04.11.19

CVJM-Studierende und Diakonissen feierten zusammen Gottesdienst

MUTTERHAUS - Studentin Johanna Kleinlein berichtet vom gemeinsamen Gottesdienst der CVJM-Hochschule mit den Diakonissen in der Mutterhauskirche:

Der Campusgottesdienst der CVJM Hochschule am 22.10.19 war ein ganz Besonderer. Er fand in der wunderschönen Mutterhauskirche der Diakonissen statt.Direkt daneben befindet sich das Diakonissenhaus, welches wir seit diesem Semester als Wohnraum für ca. 30 Studierende nutzen dürfen. Davor bewohnten Diakonissen das Haus, die bei einer Führung durch die umgestalteten Räumlichkeiten leuchtende Augen bekamen.

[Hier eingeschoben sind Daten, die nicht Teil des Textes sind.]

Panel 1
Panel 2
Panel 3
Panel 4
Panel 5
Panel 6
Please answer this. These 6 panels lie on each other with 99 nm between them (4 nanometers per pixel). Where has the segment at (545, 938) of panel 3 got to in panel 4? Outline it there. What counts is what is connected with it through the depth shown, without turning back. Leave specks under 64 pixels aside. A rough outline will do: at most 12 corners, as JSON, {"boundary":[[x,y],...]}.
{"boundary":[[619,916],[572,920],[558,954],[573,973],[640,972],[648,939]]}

Es herrschte große Freude darüber, dass wieder Leben in das Haus eingekehrt ist. Durch die Übernahme von Möbeln und einem überlassenen Klavier sind die Diakonissen noch immer im Haus präsent. 

Die Hochschule feierte den Gottesdient als Zeichen der Verbundenheit gemeinsam mit den Diakonissen. Dementsprechend war dieser eine Mischung aus traditionellen und neuen Elementen. Pfarrerin Martina Tirre (Vorstand des Diakonissenhauses) betonte, dass diese Verbundenheit ein Aufbruch zu neuen Ufern sei, sowohl auf  Seiten der Diakonissen als auch auf Seiten der Hochschule. Tabea Wichern, Referentin für geistliches Leben und Studierendenbegleitung bekundete Dankbarkeit darüber, dass die Studierenden an einem Ort wohnen dürfen, der so viel Geschichte und Gebet atme. Darüber hinaus würde in Form unserer „Lern- und Lebensgemeinschaft“, welche wir an der Hochschule leben, die Tradition der Lebens-, Glaubens- und Dienstgemeinschaft der Diakonissen ein Stück weit weitergeführt.

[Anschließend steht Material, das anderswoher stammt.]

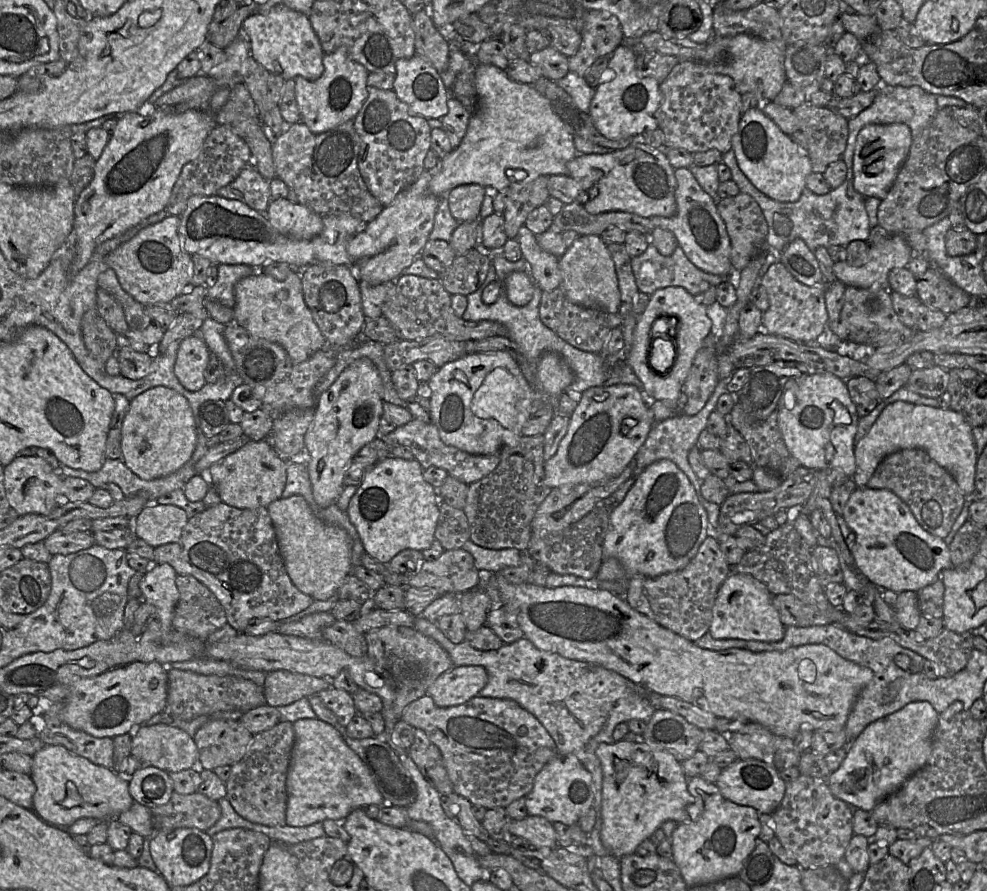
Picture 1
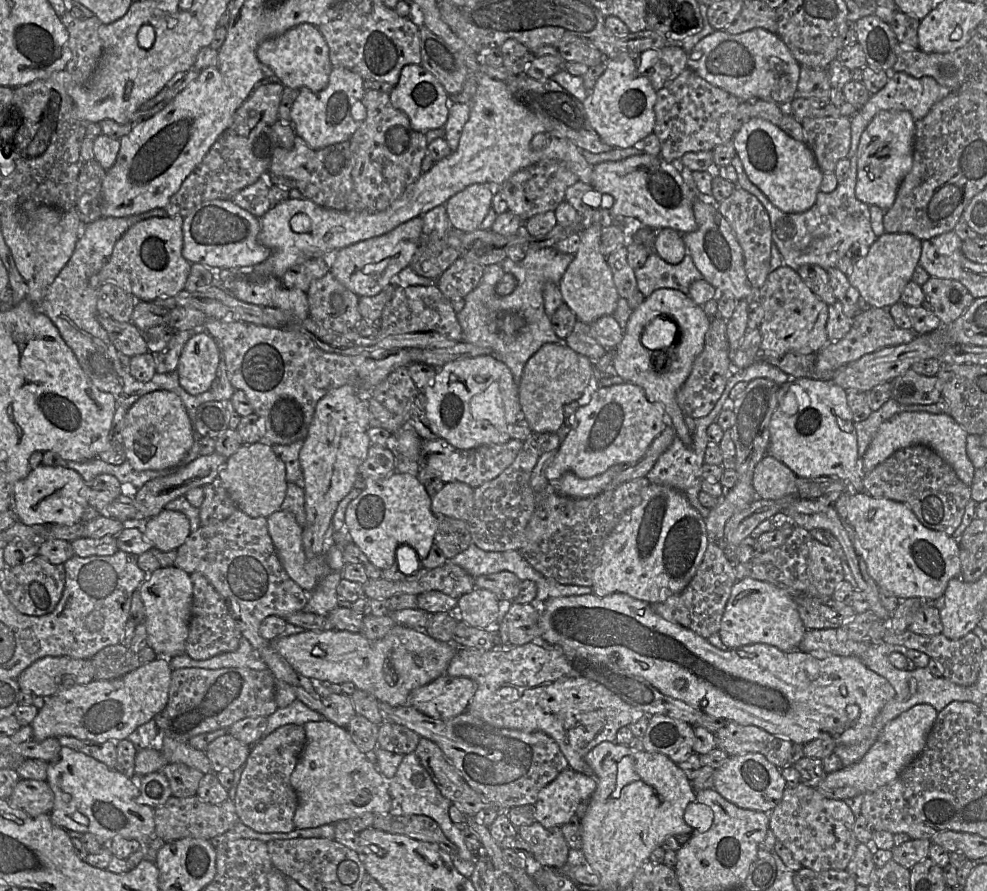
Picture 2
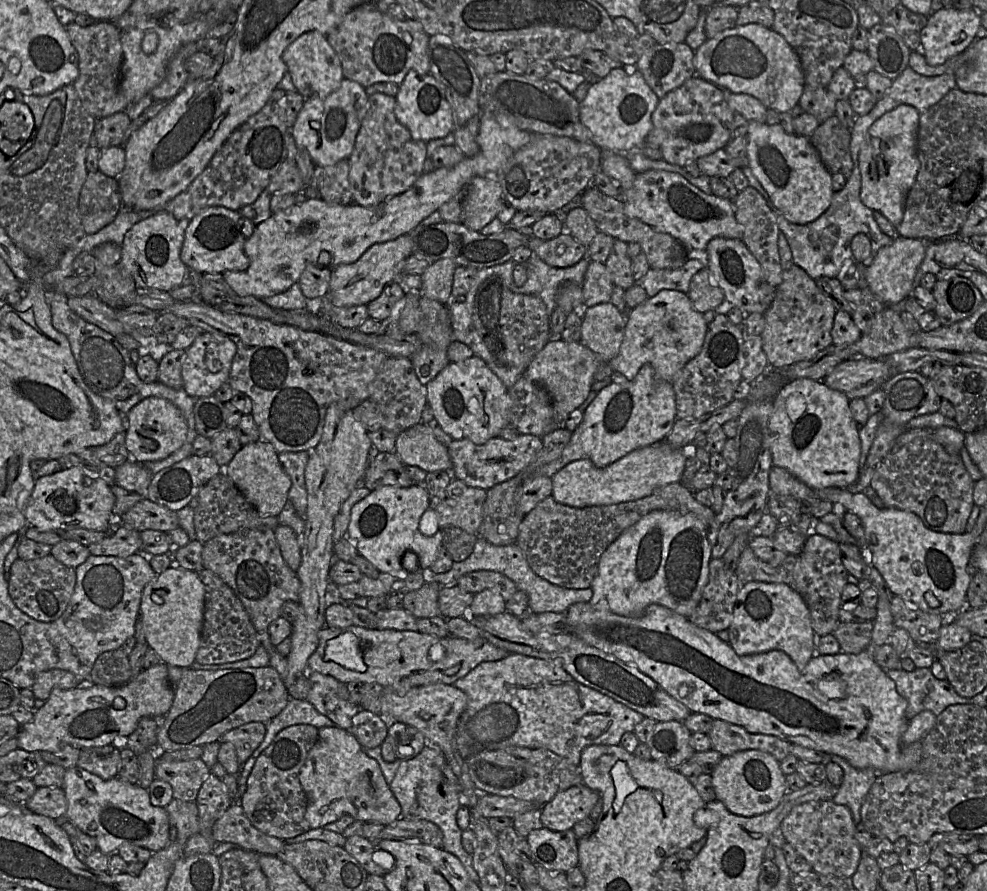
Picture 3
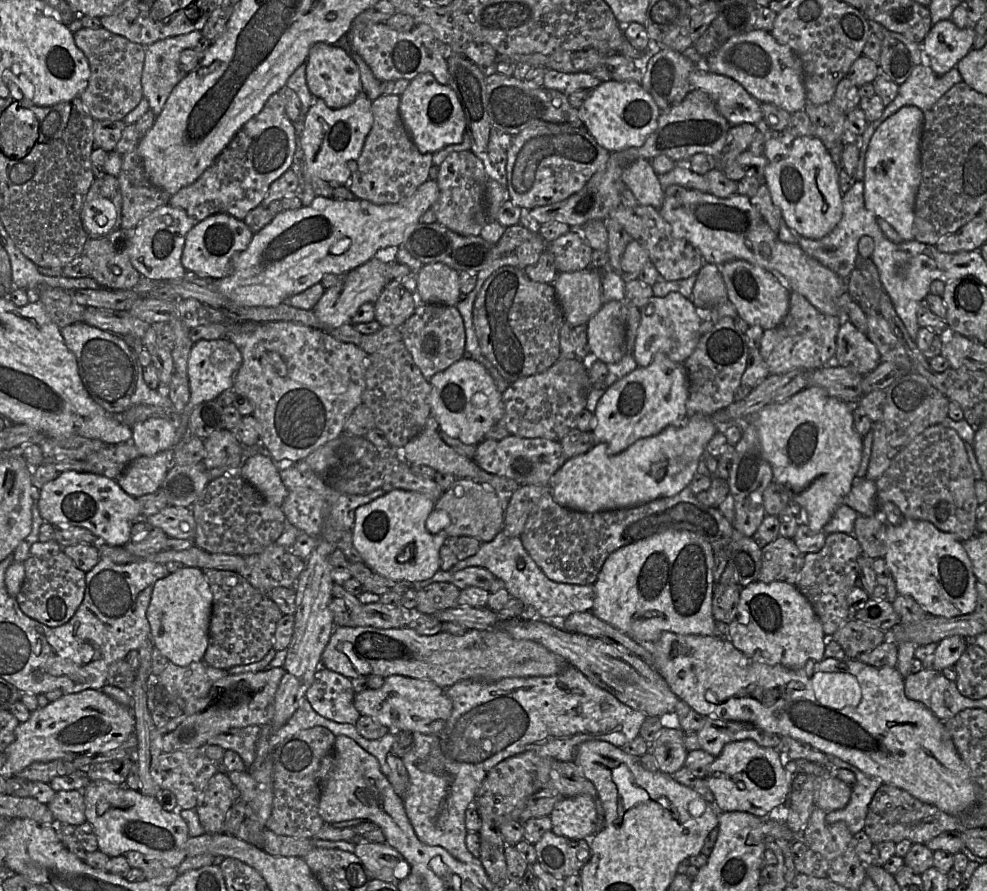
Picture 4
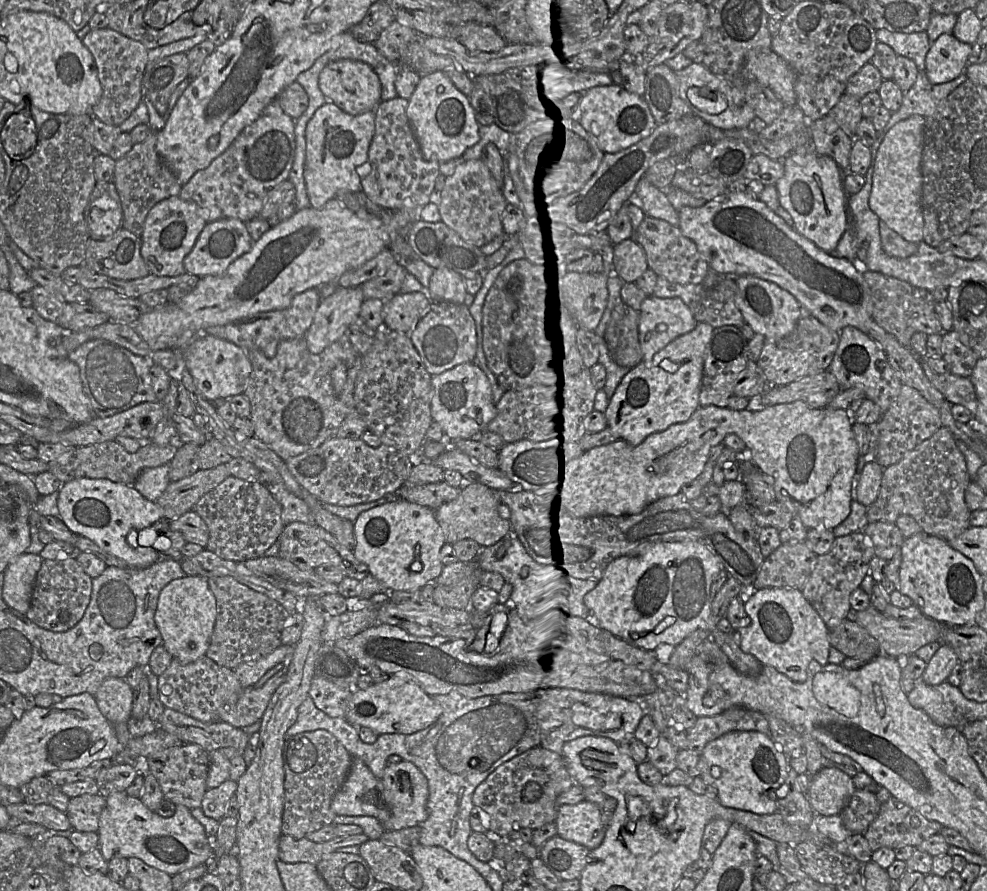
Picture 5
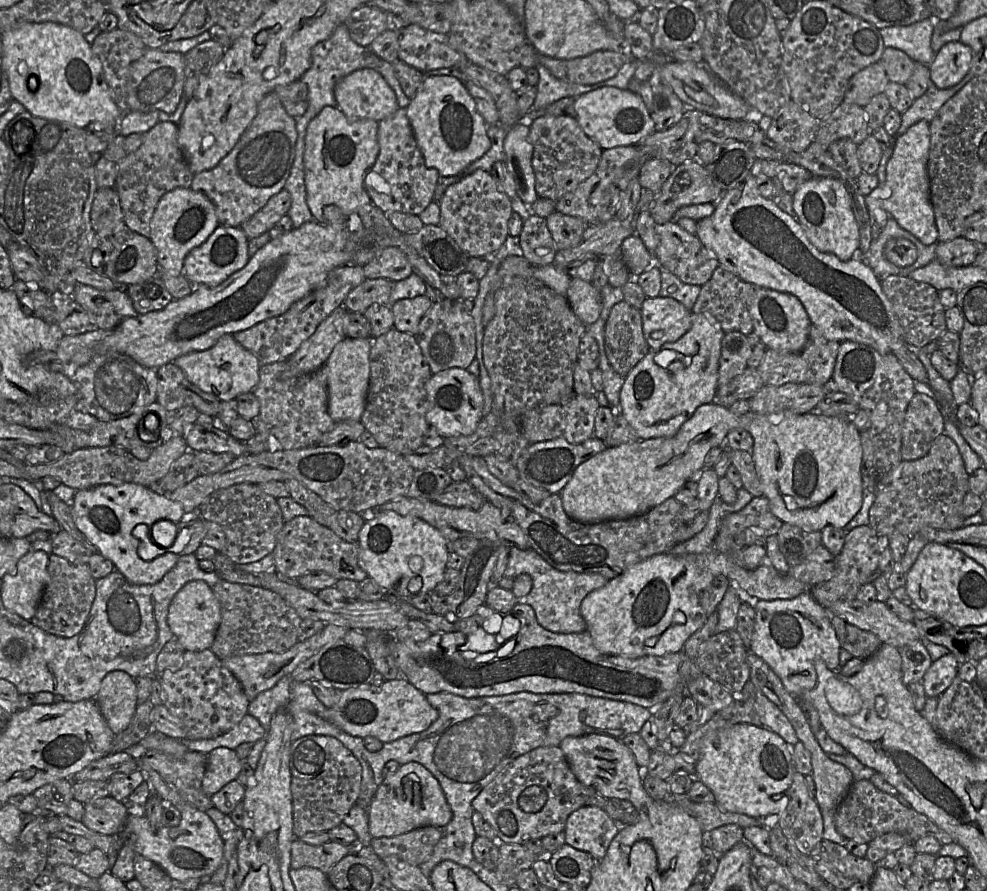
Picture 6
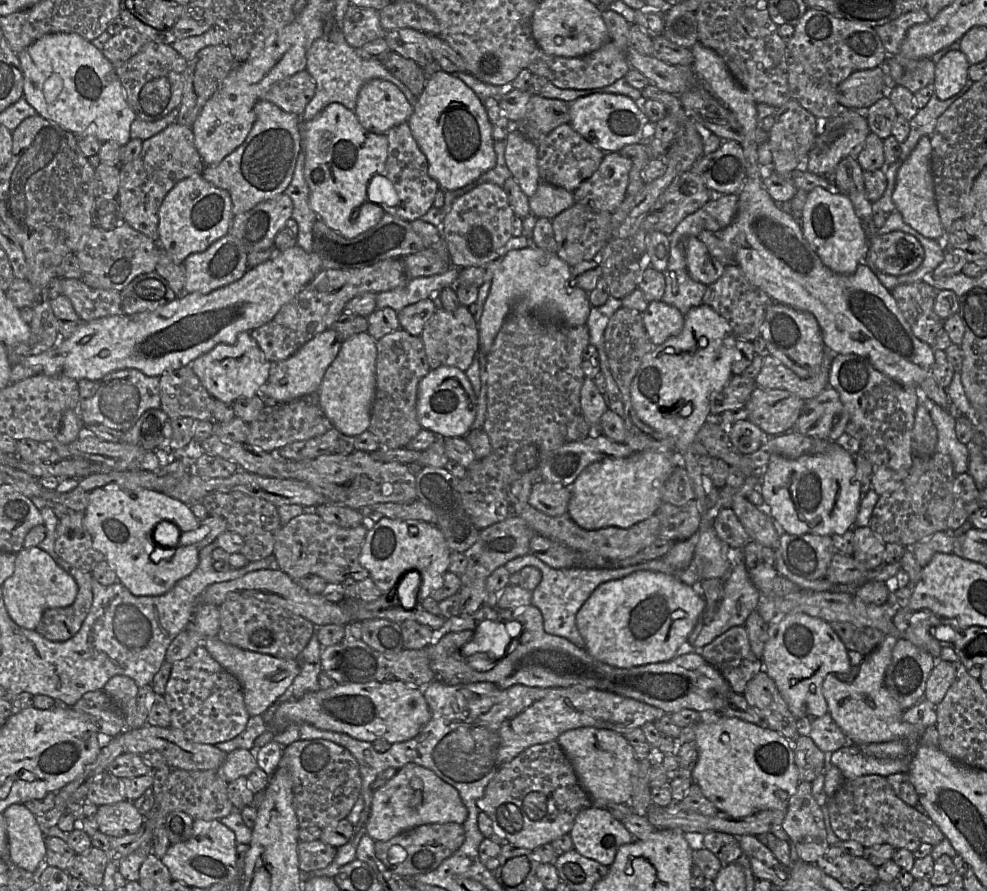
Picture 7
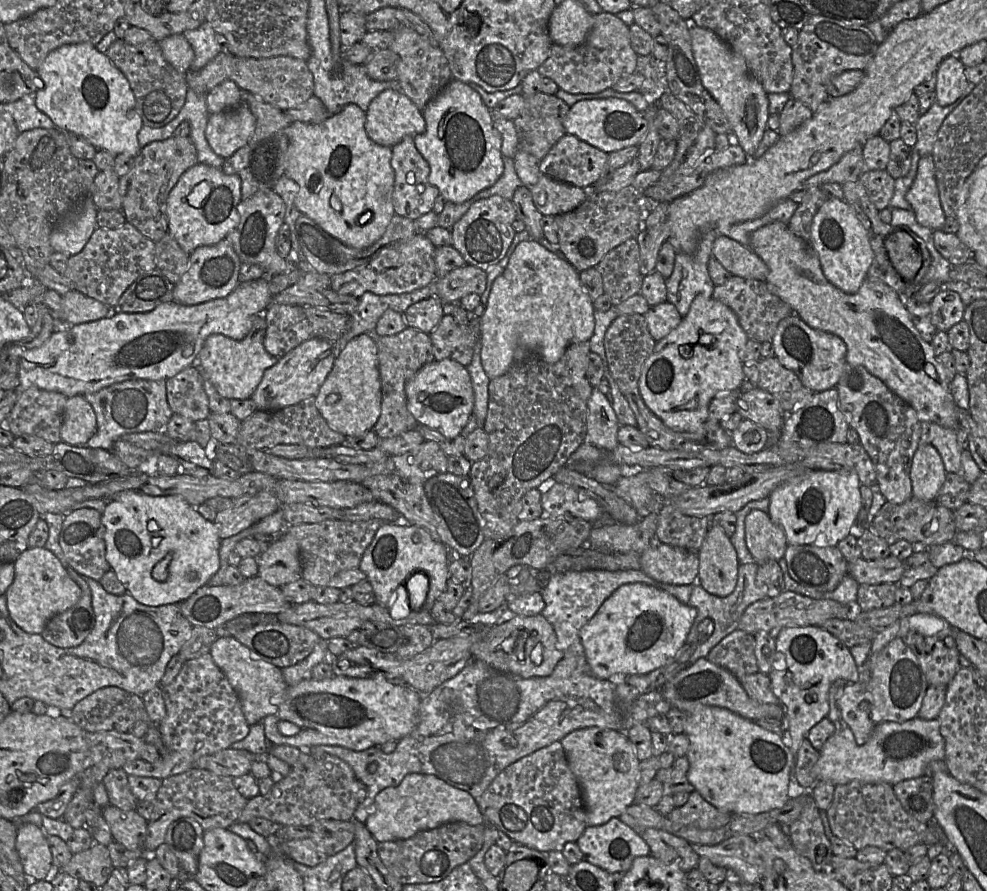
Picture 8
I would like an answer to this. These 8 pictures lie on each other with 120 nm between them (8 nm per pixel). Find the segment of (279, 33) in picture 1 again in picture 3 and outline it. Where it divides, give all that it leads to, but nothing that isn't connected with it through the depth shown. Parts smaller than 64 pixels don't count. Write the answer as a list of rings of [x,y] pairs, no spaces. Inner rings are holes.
[[[309,31],[300,35],[285,49],[282,59],[293,84],[304,99],[311,95],[324,99],[336,91],[344,79],[338,55],[329,44],[327,37],[318,31]]]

Sr. Annemarie Pfetzing und Sr. Anni Traube berichteten von der Entstehung des Diakonissenhauses in Kassel und ihrem Werdegang als Diakonissen. Dies beendeten sie mit der Einsicht, dass alles seine Zeit hat. Die Gründung einen Diakonissenhauses, die Arbeit und die Beendigung der Arbeit. Jedes Ende bedeutet aber auch einen Neuanfang.

Prof. Dr. Rüdiger Gebhardt erzählte in seinem Impuls von der Liebe Gottes, die in uns lebt und uns verbindet. Diese Liebe geben wir als WeltbewegerInnen an andere Menschen weiter.
Nach den Fürbitten für den Campus, die Diakonissen und die Stadt Kassel, segnete Prof. Dr. Gebhardt die Gottesdienstbesuchenden.

Was bleibt, ist die Hoffnung auf eine lange und gute Gemeinschaft mit den Diakonissen und die Erinnerung an einen wunderbaren Gottesdienst.